La pièce tragico-comique Djihad, le contre-exemple
A contrario, Djihad, écrit par Ismaël Saidi et créé fin 2014, a connu un succès retentissant en Belgique, totalisant selon la RTBF 70 000 spectateurs (dont plus de 40 000 jeunes), avant d’être joué dans l’Hexagone. Sous-titrée « une odyssée tragi-comique de trois Bruxellois qui partent en Djihad », le prisme de l’humour choisi par le scénariste et dramaturge belge (qui termine actuellement l’écriture de la troisième et dernière partie de Djihad) explique peut-être l’accueil positif des théâtres.
« L’humour correspond un peu à notre ADN, mais je suis ouvert à tout » explique Frédéric Yana, co-directeur du théâtre des Feux de la Rampe à Paris où la pièce a été programmée pour la première fois en France. « Ce n’est pas non plus la pièce la plus drôle de l’histoire. On peut à la fois avoir Djihad, et à côté La Guerre des sexes, un spectacle de divertissement pur et dur qui contente également les spectateurs ».

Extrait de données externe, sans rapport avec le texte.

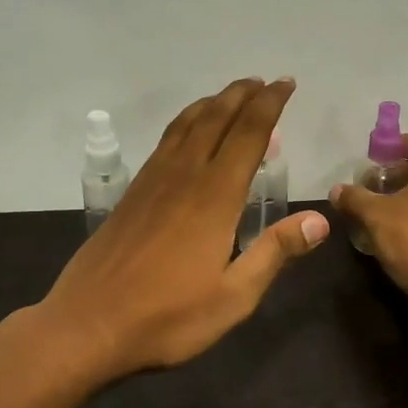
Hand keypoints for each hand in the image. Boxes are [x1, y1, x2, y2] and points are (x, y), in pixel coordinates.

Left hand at [39, 78, 330, 377]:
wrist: (88, 324)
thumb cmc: (168, 317)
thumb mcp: (234, 296)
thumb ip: (275, 253)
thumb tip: (319, 220)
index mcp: (215, 197)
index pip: (248, 134)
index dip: (270, 105)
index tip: (286, 85)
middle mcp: (184, 176)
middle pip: (216, 119)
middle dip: (243, 95)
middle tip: (264, 82)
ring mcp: (152, 182)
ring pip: (186, 125)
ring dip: (212, 103)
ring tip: (231, 95)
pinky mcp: (131, 194)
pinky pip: (165, 142)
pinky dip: (185, 123)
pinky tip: (188, 133)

Retour à Bruxelles où Dominique Ziegler a répondu à la première réaction véhémente, recueillant des applaudissements à la fin de son intervention : « Le commissariat est le seul endroit –avec le théâtre- où ce duel rhétorique peut avoir lieu, car cette confrontation de points de vue n’a jamais lieu autrement que par la violence. Marc Trévidic le dit aussi dans son livre (1), où il raconte avec le point de vue du juge cette difficulté de parler et de comprendre les motivations des terroristes. Si on ne les comprend pas, si on reste sur cette ligne vallsienne ou pseudo-républicaine et que l’on dit : c’est la civilisation contre la barbarie, c’est l’Etat immaculé et les méchantes crapules, le problème ne sera jamais réglé. Le théâtre et le polar permettent de casser ces tabous et d’aller plus loin dans la réflexion ».
Jean-Michel Van Den Eeyden : « J’ai vraiment l’impression que cette pièce trouvera plus son public dans une salle de classe qu’au théâtre »

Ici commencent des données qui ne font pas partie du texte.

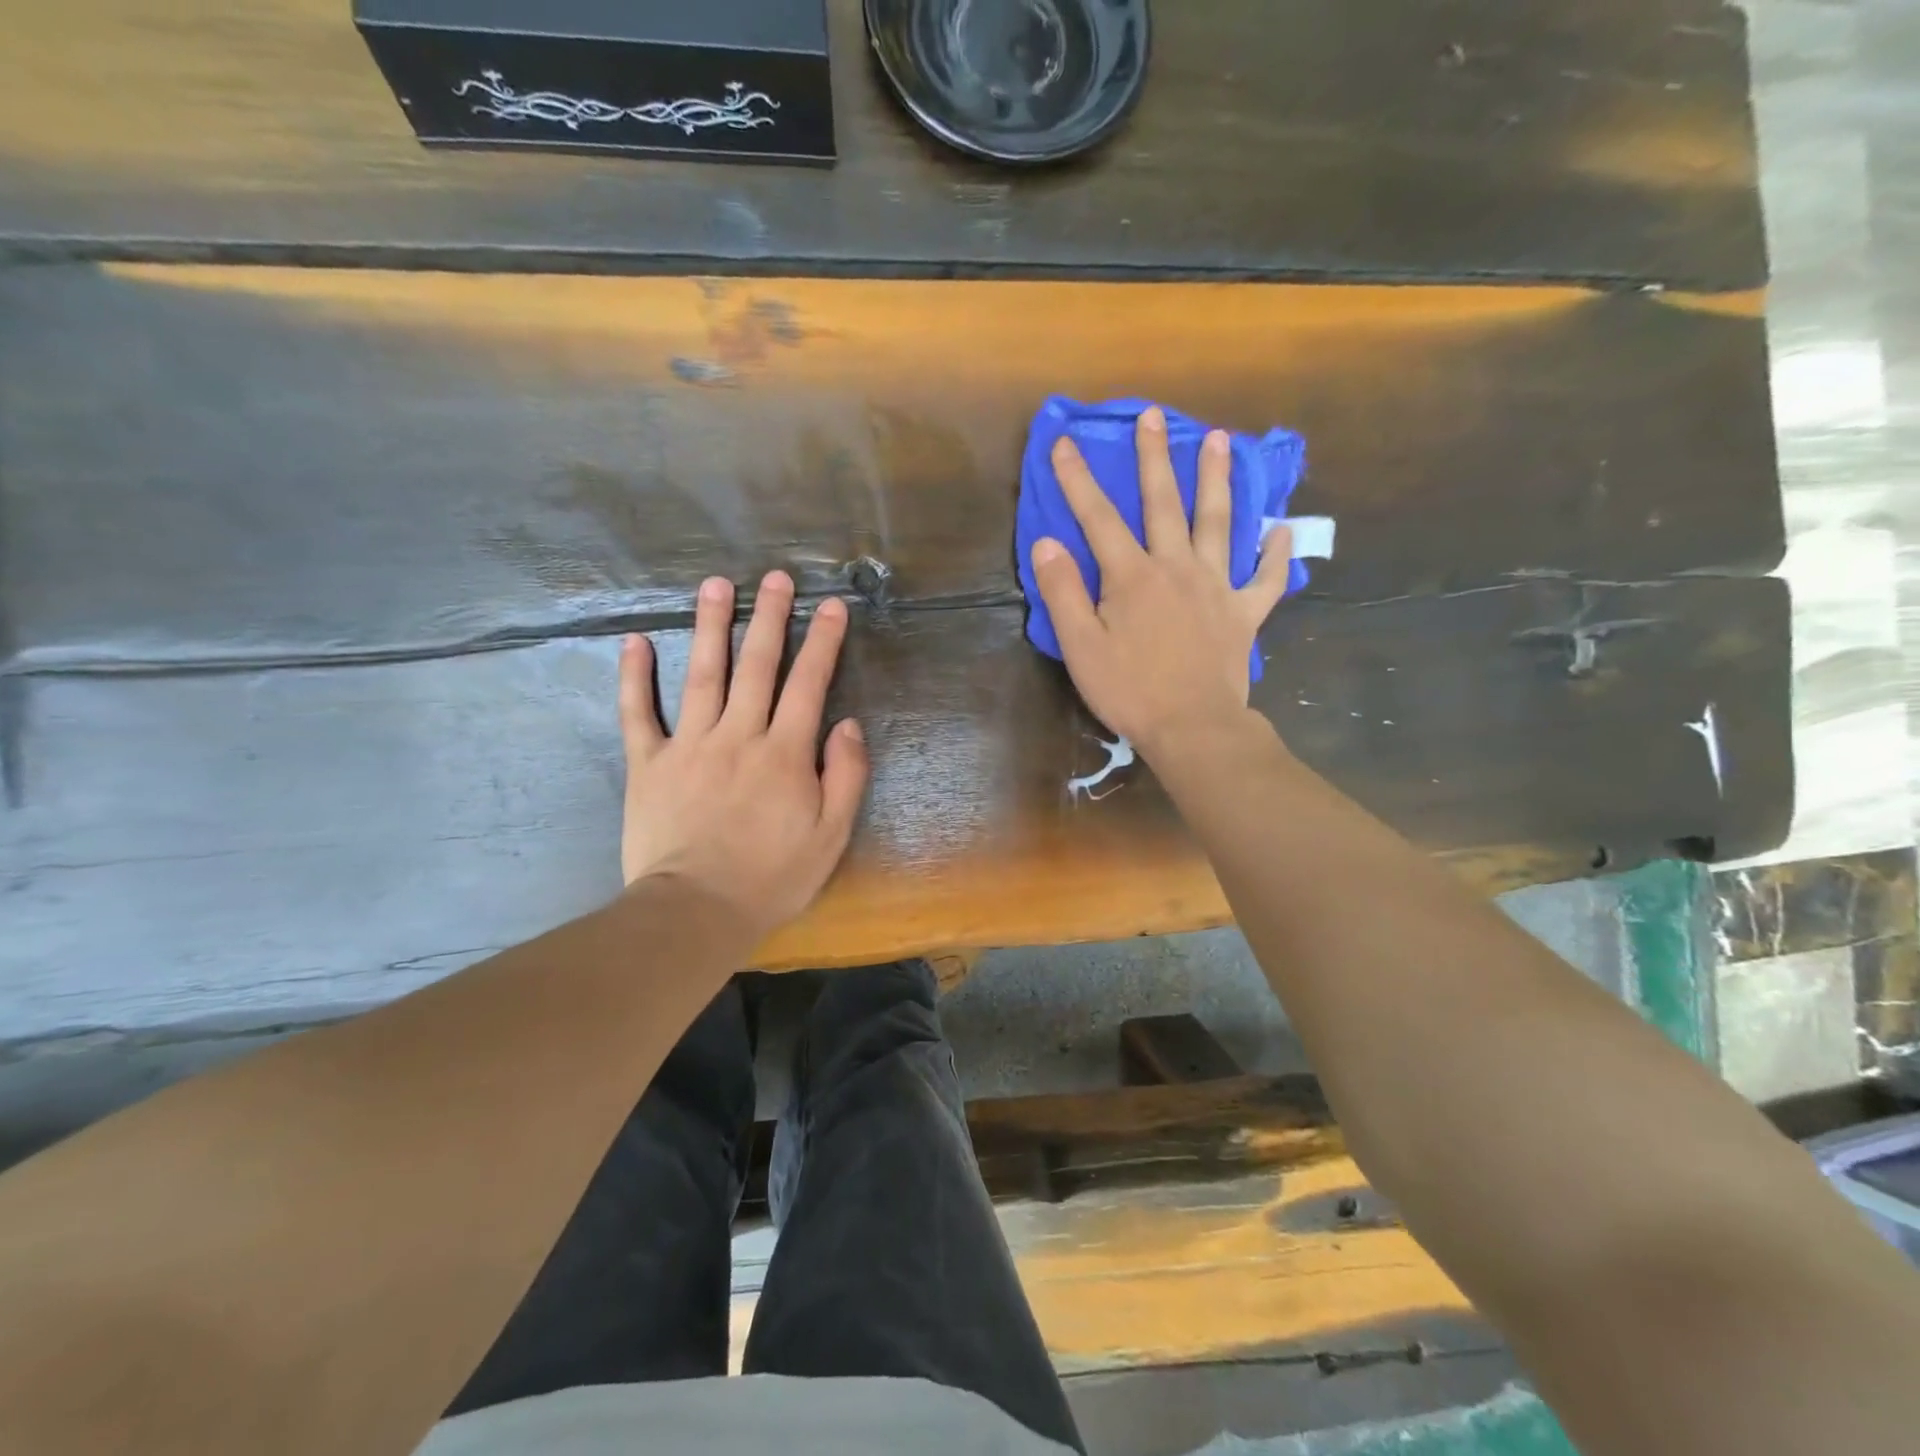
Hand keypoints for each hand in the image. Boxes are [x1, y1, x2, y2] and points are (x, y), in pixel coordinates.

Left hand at [619, 571, 867, 941]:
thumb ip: (845, 775)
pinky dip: (634, 678)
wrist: (696, 912)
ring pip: (702, 675)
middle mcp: (738, 735)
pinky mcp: (648, 764)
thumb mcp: (831, 835)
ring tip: (715, 585)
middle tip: (775, 578)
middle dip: (769, 617)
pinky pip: (638, 714)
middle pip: (756, 665)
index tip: (832, 606)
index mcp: (784, 753)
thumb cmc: (772, 877)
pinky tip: (634, 642)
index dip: (823, 642)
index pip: (808, 684)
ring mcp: (688, 745)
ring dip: (709, 627)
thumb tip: (848, 724)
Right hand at [1029, 407, 1293, 754]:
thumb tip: (1047, 543)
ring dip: (1217, 479)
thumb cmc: (1130, 691)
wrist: (1193, 727)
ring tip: (1220, 440)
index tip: (1064, 443)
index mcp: (1132, 576)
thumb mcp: (1081, 647)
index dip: (1078, 479)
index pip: (1098, 518)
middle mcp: (1176, 567)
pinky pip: (1265, 578)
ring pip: (1218, 522)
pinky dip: (1275, 554)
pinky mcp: (1244, 613)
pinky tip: (1281, 531)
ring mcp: (1216, 586)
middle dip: (1154, 457)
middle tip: (1154, 416)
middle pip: (1164, 503)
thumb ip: (1063, 592)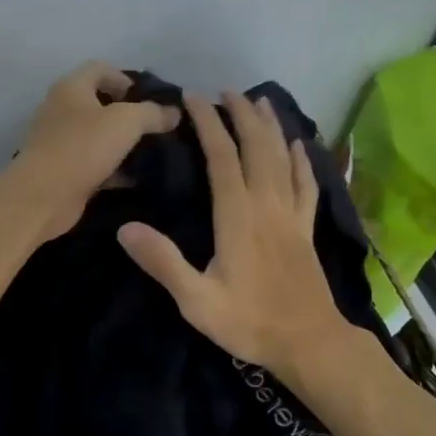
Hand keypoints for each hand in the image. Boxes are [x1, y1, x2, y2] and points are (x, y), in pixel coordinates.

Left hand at [6, 62, 182, 241]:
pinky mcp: (63, 170)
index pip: (100, 69)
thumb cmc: (82, 147)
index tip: (149, 99)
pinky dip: (114, 168)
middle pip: (99, 103)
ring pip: (98, 135)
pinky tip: (135, 178)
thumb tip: (173, 112)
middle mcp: (61, 109)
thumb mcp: (126, 122)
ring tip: (151, 153)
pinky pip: (94, 163)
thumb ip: (152, 113)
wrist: (43, 196)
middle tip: (155, 127)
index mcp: (71, 88)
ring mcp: (60, 141)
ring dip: (122, 143)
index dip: (126, 78)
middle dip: (128, 114)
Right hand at [117, 90, 352, 380]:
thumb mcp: (196, 301)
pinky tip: (299, 146)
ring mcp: (292, 215)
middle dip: (241, 115)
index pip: (222, 157)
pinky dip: (302, 160)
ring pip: (283, 158)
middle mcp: (267, 205)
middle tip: (226, 91)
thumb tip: (125, 228)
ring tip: (260, 102)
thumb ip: (163, 262)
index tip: (193, 98)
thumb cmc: (249, 323)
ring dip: (271, 127)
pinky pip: (307, 184)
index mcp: (238, 217)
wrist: (310, 344)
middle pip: (257, 148)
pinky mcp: (306, 229)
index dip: (208, 124)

Le débat s’adoucit par la suite, et le jeune public, contrairement aux générations plus âgées, se montre bien moins choqué par la fin. Jean-Michel Van Den Eeyden a établi la même observation, au cours des discussions suivant les représentations dans les écoles belges et suisses, où la pièce fait office d’outil pédagogique.
« Les rencontres ont été à chaque fois passionnantes. On sent un engouement, avec les profs aussi. C’est très troublant, j’ai vraiment l’impression, heureusement ou malheureusement, que cette pièce trouvera plus son public dans une salle de classe qu’au théâtre ».

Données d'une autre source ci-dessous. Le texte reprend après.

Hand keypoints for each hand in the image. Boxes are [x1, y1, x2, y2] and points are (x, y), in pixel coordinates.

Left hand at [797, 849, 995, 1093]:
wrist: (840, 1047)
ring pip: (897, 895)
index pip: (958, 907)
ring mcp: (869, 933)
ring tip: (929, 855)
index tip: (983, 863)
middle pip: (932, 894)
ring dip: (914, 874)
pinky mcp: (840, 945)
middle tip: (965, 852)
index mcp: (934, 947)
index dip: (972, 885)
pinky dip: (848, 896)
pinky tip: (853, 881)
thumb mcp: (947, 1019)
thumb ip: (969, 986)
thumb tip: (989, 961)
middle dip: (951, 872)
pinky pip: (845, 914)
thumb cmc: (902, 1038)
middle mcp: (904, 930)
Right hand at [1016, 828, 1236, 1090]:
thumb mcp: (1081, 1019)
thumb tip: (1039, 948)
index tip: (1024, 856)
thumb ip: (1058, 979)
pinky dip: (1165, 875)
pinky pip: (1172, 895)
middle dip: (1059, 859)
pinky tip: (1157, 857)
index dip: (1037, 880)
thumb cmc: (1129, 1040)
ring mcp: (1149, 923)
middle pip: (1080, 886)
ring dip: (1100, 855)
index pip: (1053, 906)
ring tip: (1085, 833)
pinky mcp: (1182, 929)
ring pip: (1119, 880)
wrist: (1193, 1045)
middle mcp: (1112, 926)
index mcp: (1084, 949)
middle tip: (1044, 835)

Le théâtre, justement, va-t-il baisser les bras ? « On ne va certainement pas s’arrêter » assure Pascal Keizer, directeur de la Manufacture à Avignon. « On est en train de préparer la programmation de l’été prochain, et il y aura de nouveau des sujets liés à ces problèmes. Il faut le faire de manière intelligente et pas provocante ».
Tonalité similaire pour Dominique Ziegler : « Si le théâtre ne fait pas ce boulot d’investiguer les maux de la société, on va parler de quoi ? »
(1), Terroristes, les 7 piliers de la déraison (JC Lattès), une des sources d’information de Dominique Ziegler.